Comprehensive In Silico Analysis of Uncaria Tomentosa Extract: Chemical Profiling, Antioxidant Assessment, and CLASP Protein Interaction for Drug Design in Neurodegenerative Diseases.

Abstract

Uncaria tomentosa is a traditional medicinal herb renowned for its anti-inflammatory, antioxidant, and immune-enhancing properties. In the realm of neurodegenerative diseases (NDDS), CLASP proteins, responsible for regulating microtubule dynamics in neurons, have emerged as critical players. Dysregulation of CLASP proteins is associated with NDDS, such as Alzheimer's, Parkinson's, and Huntington's diseases. Consequently, comprehending the role of CLASP proteins in NDDS holds promise for the development of innovative therapeutic interventions. The objectives of the research were to identify phytoconstituents in the hydroalcoholic extract of Uncaria tomentosa (HEUT), to evaluate its antioxidant potential through in vitro free radical scavenging assays and to explore its potential interaction with CLASP using in silico molecular docking studies.
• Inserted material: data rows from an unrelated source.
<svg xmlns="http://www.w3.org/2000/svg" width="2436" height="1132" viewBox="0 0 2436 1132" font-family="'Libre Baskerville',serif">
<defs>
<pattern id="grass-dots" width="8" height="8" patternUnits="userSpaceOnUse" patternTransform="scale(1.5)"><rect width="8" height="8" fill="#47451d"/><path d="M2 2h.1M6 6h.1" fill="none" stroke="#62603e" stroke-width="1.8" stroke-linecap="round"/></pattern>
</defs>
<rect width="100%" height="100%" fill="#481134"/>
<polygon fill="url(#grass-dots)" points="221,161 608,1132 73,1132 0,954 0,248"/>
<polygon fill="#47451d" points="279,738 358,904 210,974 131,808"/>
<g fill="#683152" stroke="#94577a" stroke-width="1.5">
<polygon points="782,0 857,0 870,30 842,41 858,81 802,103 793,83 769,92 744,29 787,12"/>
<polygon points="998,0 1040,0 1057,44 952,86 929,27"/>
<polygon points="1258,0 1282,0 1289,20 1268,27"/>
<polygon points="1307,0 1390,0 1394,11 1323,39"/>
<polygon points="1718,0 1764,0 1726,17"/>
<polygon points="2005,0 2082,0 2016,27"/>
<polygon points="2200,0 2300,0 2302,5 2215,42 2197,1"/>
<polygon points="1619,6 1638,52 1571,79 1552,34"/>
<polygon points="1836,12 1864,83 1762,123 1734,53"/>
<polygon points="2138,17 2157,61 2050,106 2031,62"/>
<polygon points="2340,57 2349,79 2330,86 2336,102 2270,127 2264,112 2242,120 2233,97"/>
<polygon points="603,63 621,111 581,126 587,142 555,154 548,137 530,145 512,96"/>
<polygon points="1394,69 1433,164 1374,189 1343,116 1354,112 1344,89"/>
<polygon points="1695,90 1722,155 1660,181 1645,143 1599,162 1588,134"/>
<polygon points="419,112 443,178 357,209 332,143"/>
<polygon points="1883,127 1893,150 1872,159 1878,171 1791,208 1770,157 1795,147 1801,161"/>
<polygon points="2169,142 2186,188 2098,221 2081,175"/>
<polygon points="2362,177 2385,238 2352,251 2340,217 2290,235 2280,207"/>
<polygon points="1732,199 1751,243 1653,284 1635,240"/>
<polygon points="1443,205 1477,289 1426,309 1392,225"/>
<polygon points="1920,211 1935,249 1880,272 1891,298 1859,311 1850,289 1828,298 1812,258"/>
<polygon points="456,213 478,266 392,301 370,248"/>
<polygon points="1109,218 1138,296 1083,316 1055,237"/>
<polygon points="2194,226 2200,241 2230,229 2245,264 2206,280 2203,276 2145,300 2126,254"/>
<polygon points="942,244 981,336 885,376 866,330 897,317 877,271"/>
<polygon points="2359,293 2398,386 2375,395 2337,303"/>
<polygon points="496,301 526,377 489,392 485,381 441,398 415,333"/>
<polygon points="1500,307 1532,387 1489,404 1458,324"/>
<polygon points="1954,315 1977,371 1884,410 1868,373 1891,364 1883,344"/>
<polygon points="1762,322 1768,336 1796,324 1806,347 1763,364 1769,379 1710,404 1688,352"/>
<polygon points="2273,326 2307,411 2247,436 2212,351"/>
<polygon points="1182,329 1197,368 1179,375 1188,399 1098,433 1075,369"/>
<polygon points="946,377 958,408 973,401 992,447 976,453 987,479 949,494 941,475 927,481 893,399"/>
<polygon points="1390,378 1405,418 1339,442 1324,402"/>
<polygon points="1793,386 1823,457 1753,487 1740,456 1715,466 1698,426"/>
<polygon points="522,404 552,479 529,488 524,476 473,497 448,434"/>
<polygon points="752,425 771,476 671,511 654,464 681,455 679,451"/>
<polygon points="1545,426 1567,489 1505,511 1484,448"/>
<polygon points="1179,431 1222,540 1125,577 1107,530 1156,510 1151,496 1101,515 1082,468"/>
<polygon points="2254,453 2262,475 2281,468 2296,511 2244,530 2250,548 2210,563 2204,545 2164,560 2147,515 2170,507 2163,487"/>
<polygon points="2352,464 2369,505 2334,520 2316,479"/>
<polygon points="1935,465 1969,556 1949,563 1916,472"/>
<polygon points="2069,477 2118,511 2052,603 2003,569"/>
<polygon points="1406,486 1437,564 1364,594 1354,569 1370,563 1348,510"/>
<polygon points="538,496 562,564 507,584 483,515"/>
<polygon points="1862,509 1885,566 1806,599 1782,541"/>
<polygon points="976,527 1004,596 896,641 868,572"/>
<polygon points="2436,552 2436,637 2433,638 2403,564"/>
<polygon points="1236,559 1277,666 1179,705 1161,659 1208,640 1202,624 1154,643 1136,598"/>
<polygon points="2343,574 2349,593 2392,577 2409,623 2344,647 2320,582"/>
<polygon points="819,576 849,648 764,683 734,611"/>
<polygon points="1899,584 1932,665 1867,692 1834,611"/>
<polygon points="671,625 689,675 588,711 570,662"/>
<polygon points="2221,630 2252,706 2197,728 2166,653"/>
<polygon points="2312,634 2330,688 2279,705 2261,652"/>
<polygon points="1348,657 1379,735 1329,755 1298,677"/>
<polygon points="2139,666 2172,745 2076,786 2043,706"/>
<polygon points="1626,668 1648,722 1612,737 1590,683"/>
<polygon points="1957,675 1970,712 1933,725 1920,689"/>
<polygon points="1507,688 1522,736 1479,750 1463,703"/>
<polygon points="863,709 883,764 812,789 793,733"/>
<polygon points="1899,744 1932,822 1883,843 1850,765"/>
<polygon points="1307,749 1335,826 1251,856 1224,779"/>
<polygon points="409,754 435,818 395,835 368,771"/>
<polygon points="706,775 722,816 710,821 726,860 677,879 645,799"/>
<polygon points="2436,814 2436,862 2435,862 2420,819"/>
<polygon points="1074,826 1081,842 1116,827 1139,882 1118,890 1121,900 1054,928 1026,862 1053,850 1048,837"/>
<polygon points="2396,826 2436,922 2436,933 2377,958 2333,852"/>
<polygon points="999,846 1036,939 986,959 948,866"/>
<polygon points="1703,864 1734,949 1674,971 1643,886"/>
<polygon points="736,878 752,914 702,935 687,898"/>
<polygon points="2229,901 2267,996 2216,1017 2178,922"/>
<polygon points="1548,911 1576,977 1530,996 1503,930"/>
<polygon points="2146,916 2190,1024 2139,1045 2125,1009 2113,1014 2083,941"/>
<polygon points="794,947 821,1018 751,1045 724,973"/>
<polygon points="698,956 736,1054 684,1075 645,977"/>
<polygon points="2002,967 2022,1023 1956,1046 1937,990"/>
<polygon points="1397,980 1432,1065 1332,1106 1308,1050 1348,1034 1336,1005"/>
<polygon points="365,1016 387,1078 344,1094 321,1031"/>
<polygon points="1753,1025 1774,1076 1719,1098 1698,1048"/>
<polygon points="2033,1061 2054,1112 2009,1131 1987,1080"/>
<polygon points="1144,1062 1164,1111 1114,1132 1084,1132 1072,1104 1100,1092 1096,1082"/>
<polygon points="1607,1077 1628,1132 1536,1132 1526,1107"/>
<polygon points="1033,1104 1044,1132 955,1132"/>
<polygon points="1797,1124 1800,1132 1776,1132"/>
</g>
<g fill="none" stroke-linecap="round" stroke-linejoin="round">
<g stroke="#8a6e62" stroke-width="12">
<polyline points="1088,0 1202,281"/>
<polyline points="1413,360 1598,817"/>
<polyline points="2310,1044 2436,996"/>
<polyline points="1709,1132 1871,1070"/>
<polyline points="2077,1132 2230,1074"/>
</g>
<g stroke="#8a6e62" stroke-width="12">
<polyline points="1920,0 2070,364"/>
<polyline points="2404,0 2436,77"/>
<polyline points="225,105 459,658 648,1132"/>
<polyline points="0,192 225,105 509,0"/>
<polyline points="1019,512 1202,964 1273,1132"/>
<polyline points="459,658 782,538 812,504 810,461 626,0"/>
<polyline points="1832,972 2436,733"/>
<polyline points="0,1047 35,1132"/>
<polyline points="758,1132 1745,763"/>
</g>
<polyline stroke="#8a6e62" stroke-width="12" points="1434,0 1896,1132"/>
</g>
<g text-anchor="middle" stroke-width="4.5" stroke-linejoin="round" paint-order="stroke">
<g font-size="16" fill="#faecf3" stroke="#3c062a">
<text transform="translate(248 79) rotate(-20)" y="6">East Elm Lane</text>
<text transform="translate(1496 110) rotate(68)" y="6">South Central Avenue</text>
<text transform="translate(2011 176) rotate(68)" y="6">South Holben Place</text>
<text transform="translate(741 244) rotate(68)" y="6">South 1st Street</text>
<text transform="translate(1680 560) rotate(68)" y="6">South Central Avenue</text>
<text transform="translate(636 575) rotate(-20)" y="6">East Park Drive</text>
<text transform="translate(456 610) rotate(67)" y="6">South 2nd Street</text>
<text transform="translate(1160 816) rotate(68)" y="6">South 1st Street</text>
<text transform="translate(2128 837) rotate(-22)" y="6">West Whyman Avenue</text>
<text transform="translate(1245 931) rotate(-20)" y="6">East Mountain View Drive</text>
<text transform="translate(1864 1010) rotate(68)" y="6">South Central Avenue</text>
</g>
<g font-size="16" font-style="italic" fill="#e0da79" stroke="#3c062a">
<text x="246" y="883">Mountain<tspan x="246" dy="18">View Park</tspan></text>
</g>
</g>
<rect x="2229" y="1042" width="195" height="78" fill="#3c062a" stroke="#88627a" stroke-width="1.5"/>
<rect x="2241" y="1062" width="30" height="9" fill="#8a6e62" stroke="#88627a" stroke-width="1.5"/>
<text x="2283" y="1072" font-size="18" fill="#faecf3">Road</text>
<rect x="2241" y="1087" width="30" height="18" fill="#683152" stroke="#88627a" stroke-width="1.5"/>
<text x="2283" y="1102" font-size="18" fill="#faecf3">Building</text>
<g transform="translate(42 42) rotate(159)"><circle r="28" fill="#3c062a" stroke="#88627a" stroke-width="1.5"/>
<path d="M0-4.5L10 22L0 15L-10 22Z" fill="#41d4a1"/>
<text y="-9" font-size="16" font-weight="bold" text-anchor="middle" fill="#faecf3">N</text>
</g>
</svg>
HPLC and LC-MS techniques were used to identify and quantify phytochemicals in HEUT. The antioxidant potential was assessed through DPPH, ferric reducing antioxidant power (FRAP), nitric oxide (NO) and superoxide (SO) free radical scavenging methods. Interactions between conventional quinovic acid, chlorogenic acid, epicatechin, corynoxeine, rhynchophylline and syringic acid and CLASP were studied through in silico molecular docking using Auto Dock 4.2. The HEUT extract demonstrated the highest concentration of quinovic acid derivatives. HEUT exhibited strong free radical-scavenging activity with IC50 values of 0.113 μg/ml (DPPH) and 9.51 μM (FRAP). It also suppressed NO production by 47.1 ± 0.37% at 40 μg/ml and inhibited 77.3 ± 0.69% of SO generation. Additionally, molecular docking revealed the potential interaction of quinovic acid with CLASP for NDDS. The strong antioxidant potential of HEUT and the interaction of quinovic acid with CLASP protein suggest a promising role in treating NDDS linked to CLASP protein dysregulation.